We previously reviewed the band’s single, Port Henry; a storytelling folk murder ballad with hints of Classic Rock, so we were super-excited to see their name hit the top of our reviews pile again today.

Scarlet Mill are a Dutch duo of Jennifer Moesker (vocals, piano, organ, synths) and Erik Verhoef (vocals, guitar, bass and drums).

We love the storytelling feel that Scarlet Mill’s music has. This song, like Port Henry, has a Nick Cave/ Kylie Minogue Murder Ballad feel to it. Speaking of the connection between the songs, Scarlet Mill say;

“Sinking Man is the next episode in the story to be unfolded in full only on Scarlet Mill’s upcoming second album. Whilst the male protagonist has found shelter in Port Henry and entrenched himself in a secluded and windy harbour to contemplate his evil deeds, his odyssey will soon take an ominous turn. Seeking solace in booze, scraping together his income as a session musician in the harbour café, he ends up penniless and intoxicated and embarks on an old rusty ship with questionable cargo. In hazy and feverish dreams images of better times pass by, with his great love. Regret consumes his soul and so he falls to his doom on a drunken night.”

Sinking Man begins on some beautifully played classical-style piano. The sound of waves in the distance joins the mix and for a moment, the song feels calm and peaceful. The sound of distant muted trumpet, crowd noise and pandemonium are then added, and there’s a deeply ominous sense before the main theme of the song starts at around 1 minute in.

The song changes to a brushed drum 6/8 rhythm with some very gentle acoustic guitar strums and a tremolo guitar which adds to the slightly uncomfortable feel. Layered vocals here are superbly mixed together with female and male taking an octave apart. As this section progresses, some additional harmonies are added in.

The all-important second verse adds in some perfectly placed piano fills, reminding us very slightly of Chris Rea’s style.

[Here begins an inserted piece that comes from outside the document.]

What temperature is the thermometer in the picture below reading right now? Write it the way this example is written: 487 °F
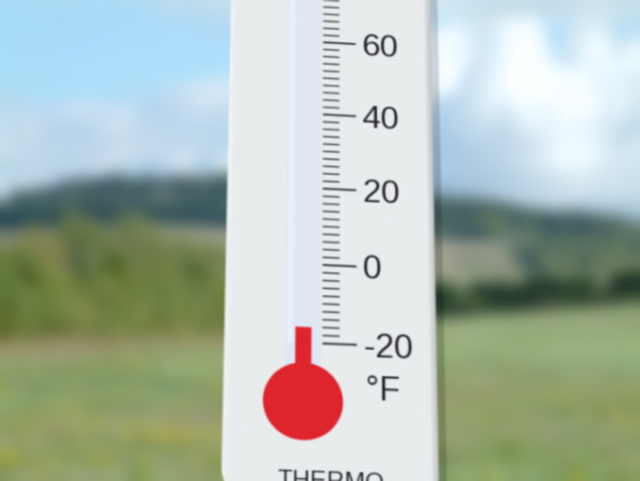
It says -16 °F
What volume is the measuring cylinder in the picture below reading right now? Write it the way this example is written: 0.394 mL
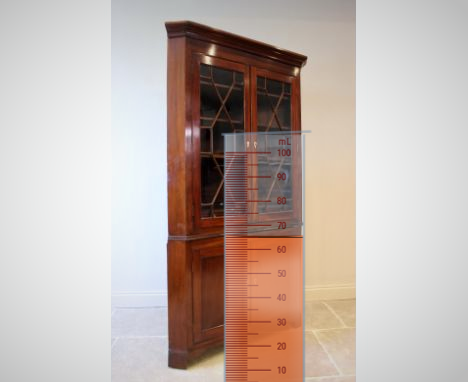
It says 65 mL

Guest saxophonist, Maarten Verhoef, adds a wonderfully mournful and melancholy sax solo which is slow, gentle and uncluttered with beautiful piano fills in between sections.
As the song progresses further, a Hammond organ adds to the sound, droning away in the background and adding a further touch of menace with its tremolo effects. The song has some very subtle rise and fall with instruments coming and going throughout. A key change into the final instrumental section is a superb touch.

The production on this track is superb with a very smooth balance of frequencies, making it an extremely pleasant and comfortable listen. Despite being over 6 minutes long, this is a track which holds the listeners’ attention right to the end.

We’re growing to really love the work of Scarlet Mill. Creative, highly original storytelling and thought-provoking songs that you can really get lost in. Great stuff!